Vendredi 2 avril

Un vendredi au goût de déjà vécu. Tout remettre à plat au niveau du boulot. Taper les cours. Réfléchir à ceux qui ont des ordinateurs, ceux qui n’en n’ont pas. Faut-il multiplier les supports, quitte à complexifier les choses, où s’en tenir au manuel, quitte à faire surgir l’ennui ?

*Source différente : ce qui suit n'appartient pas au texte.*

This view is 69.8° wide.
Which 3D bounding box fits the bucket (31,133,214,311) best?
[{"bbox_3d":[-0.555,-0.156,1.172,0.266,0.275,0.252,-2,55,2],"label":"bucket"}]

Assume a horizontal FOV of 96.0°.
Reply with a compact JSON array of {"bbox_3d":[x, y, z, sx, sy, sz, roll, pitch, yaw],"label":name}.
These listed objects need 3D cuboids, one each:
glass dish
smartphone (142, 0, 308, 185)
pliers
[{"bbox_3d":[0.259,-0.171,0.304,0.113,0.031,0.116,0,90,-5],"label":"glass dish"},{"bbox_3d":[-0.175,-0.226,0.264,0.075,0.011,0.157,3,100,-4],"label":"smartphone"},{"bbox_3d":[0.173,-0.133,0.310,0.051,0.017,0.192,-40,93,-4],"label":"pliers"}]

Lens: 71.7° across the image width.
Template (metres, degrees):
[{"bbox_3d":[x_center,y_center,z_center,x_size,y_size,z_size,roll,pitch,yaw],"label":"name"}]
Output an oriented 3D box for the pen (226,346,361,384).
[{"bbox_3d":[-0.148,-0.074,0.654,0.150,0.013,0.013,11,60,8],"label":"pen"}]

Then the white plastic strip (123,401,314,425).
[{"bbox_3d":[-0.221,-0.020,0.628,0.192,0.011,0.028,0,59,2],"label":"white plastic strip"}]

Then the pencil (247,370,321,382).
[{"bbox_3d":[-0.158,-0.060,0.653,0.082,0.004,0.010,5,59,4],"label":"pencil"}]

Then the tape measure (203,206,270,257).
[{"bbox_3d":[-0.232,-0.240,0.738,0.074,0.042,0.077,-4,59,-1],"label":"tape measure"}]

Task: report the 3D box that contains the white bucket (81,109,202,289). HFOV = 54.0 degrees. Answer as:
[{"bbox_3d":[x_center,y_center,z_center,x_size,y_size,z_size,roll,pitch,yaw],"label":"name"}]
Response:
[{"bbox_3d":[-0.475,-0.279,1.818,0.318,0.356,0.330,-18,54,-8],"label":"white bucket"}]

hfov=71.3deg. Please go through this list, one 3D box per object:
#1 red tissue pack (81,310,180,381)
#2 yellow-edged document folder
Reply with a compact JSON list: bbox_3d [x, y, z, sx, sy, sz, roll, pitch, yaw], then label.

Il y a un an, j’ai bossé comme je n’avais jamais bossé de ma vie. Aujourd’hui, il y a quelque chose de presque habituel dans ces grosses lettres aimables que j’ai choisies pour taper le cours, dans les demandes d’autorisation de la caméra, de micro… Cette fois-ci l’explosion est contrôlée. Partout en France et dans ma boîte mail, je lis davantage d’organisation que de sidération.

L’après-midi, T. me téléphone. Me demande comment je me sens. “J’essaye de redéfinir mon environnement.”

Est-ce là notre réalité désormais ? Apprendre à gérer ce cataclysme lent ? C’est une question trop grande et trop triste pour moi. Alors pour la conjurer, j’évoque vingt-trois visages, les Canarticho. Va falloir tenir pour eux aussi.